MANILA, Philippines - Malacañang on Wednesday thumbed down a call of supermarket owners for the government to not raise too high the excise tax on tobacco and alcohol products since public health—the primary beneficiary of the sin-tax reform bill—is “non-negotiable.”
The Senate version of the sin-tax bill, expected to bring in over P30 billion in additional revenue from higher liquor and cigarette taxes, will likely be passed by October before senators get tied up in marathon deliberations on the proposed P2.007-trillion budget for 2013, Sen. Ralph Recto said also on Wednesday.
Palace Spokesman Edwin Lacierda was responding to the appeal of the Philippine Association of Supermarkets Inc. (Pasi), which had sought a “reasonable” increase in the excise tax of so-called sin products as the current rate proposed in Congress would reduce their sales volume.
“Public health is non-negotiable. That’s part of the reason we’re looking at it from both ends–public health and revenue generation. It has never been an issue. That’s why we’re reforming the sin tax. The proceeds will go to our public health,” he said.
According to Lacierda, the government expects to generate “enough revenues,” estimated at P33 billion, from the measure to augment funds for its universal health coverage program.
On Pasi’s concerns about reduced sales, he said that based on a Finance department study of other countries that have imposed higher excise taxes on sin products, “there is a slight drop [in consumption] but eventually, it goes up again.

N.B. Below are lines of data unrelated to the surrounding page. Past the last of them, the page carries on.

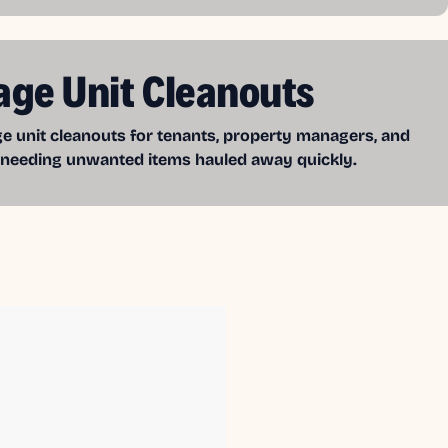
age Unit Cleanouts
e unit cleanouts for tenants, property managers, and
 needing unwanted items hauled away quickly.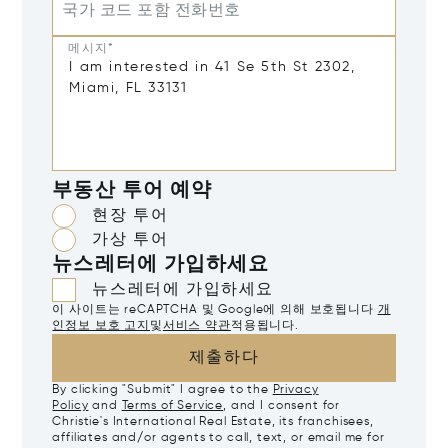
국가 코드 포함 전화번호
메시지*
부동산 투어 예약
현장 투어
가상 투어
뉴스레터에 가입하세요
뉴스레터에 가입하세요
이 사이트는 reCAPTCHA 및 Google에 의해 보호됩니다
개
인정보 보호 고지
및
서비스 약관
적용됩니다.
제출하다
By clicking "Submit" I agree to the
Privacy
Policy
and
Terms of Service
, and I consent for
Christie's International Real Estate, its franchisees,
affiliates and/or agents to call, text, or email me for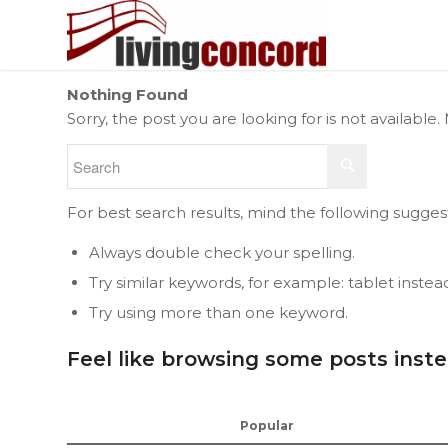
Nothing Found
Sorry, the post you are looking for is not availab
For best search results, mind the following sugges
Always double check your spelling.
Try similar keywords, for example: tablet instea
Try using more than one keyword.
Feel like browsing some posts inst
Popular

The level of consumption eventually goes back to normal.”
Lacierda said that in Singapore, for example, cigarette packs are required by law to bear photos on the effects of smoking, like mouth cancer.
“Those photos are very gory, yet in spite of that, there has been a consistent consumption of cigarettes there,” he added.

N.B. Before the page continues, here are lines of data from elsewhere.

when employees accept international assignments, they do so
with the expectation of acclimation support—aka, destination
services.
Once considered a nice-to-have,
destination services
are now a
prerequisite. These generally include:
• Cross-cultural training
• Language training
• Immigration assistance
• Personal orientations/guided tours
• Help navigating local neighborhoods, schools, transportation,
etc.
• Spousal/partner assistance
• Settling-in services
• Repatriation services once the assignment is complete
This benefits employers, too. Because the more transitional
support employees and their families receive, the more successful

In saying the sin-tax reform bill would be passed in October, Recto said they are ready to start public hearings on the measure on Thursday next week to enable the Senate to get inputs from Finance Secretary Cesar Purisima, as well as affected industry stakeholders. He is the chairman the Senate Ways and Means Committee that will review the Malacanang-endorsed sin-tax bill.
“It is our duty to pass the tax measure,” Recto said even as he gave assurance his committee would strive to come up with legislation that will spread the tax burden equitably on the affected sectors.
He added that he planned to submit a committee report on the Senate version of the sin-tax bill by September, so that a plenary vote to approve the measure could be called by October for the legislation to be submitted for signing into law by President Aquino before year-end.